O filme tem momentos fortes, mas há muitas questões que ficam por responder. É como se a filha de Swede nunca lhes tivesse pertencido: ela é uma rapariga atormentada por qualquer coisa, nascida como contraponto aos seus progenitores perfeitos. Mas porque motivo a perdem para o extremo oposto da beleza e da robustez? Faz-nos pensar. Swede acaba por ser tudo menos o herói americano, mas porque motivo não poderia ele perder algo, como os comuns mortais? Talvez a esperança na sua fortuna tenha sido uma injustiça até para ele.

O narrador da história, cuja personagem não é aprofundada, parece alheio àquele universo, o seu voz off destoa mais do que nos mergulha na história.
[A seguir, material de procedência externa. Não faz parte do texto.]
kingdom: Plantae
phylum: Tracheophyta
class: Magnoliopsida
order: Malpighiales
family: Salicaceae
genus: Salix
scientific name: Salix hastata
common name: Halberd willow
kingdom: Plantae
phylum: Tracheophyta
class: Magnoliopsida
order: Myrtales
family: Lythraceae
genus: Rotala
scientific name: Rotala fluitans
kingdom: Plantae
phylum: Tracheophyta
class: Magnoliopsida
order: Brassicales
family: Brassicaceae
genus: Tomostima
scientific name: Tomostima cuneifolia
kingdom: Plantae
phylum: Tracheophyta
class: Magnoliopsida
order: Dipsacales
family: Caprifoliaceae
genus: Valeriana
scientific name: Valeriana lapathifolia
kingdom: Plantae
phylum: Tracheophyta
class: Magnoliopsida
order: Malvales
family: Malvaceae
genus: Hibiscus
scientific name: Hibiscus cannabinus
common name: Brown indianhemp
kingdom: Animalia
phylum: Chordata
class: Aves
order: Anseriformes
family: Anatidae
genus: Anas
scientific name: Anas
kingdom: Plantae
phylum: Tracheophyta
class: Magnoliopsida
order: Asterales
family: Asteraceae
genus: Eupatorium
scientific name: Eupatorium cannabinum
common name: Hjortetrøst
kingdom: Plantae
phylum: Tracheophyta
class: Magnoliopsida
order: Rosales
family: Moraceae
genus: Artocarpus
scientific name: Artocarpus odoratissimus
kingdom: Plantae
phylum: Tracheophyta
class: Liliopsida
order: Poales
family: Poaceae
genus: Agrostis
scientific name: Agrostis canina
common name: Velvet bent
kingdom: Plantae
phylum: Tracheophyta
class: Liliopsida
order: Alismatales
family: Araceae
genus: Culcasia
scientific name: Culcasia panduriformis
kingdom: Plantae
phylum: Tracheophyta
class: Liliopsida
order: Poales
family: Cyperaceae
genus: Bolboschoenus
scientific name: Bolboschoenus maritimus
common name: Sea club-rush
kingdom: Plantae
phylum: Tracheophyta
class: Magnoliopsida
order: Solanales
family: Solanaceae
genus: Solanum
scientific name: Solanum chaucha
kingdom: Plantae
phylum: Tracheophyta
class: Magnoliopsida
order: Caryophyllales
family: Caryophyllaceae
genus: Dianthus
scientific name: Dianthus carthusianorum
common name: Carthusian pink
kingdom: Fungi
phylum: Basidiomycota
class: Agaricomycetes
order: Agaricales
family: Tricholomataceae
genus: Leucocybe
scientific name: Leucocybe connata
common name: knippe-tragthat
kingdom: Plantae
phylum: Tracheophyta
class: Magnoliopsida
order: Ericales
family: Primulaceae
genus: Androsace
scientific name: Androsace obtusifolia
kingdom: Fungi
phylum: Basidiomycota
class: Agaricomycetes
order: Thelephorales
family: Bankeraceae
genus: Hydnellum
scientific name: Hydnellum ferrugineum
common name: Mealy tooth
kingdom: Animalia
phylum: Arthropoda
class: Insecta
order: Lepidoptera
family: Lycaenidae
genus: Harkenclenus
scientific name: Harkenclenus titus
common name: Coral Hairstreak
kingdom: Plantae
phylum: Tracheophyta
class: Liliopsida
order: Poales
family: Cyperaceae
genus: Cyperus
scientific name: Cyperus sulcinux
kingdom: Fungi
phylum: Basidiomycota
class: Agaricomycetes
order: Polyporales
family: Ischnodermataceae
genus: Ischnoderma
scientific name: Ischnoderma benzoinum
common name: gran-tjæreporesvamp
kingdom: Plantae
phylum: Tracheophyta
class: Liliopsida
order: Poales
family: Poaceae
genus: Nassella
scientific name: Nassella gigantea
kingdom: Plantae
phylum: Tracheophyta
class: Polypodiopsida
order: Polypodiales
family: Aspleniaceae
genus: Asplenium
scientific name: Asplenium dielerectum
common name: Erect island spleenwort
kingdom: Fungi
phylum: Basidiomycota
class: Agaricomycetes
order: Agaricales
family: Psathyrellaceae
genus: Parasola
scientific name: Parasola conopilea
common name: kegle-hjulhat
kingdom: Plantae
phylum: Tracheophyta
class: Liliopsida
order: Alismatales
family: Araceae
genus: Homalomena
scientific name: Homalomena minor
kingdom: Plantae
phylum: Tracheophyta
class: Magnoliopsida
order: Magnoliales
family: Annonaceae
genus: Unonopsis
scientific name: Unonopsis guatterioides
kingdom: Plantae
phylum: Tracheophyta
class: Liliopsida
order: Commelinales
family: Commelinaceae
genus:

O melhor do filme são, sem dúvida, os actores escolhidos e a sua interpretação. Talvez a divisão de McGregor entre a representação e a realização se note um pouco, mas sem dúvida a aposta do filme no elenco não se equivocou – Connely é, como sempre, fascinante e intemporal, um pouco como a sua personagem tenta ser no filme. O tempo, esse não anda para trás para nenhum deles – só mesmo nos flashbacks.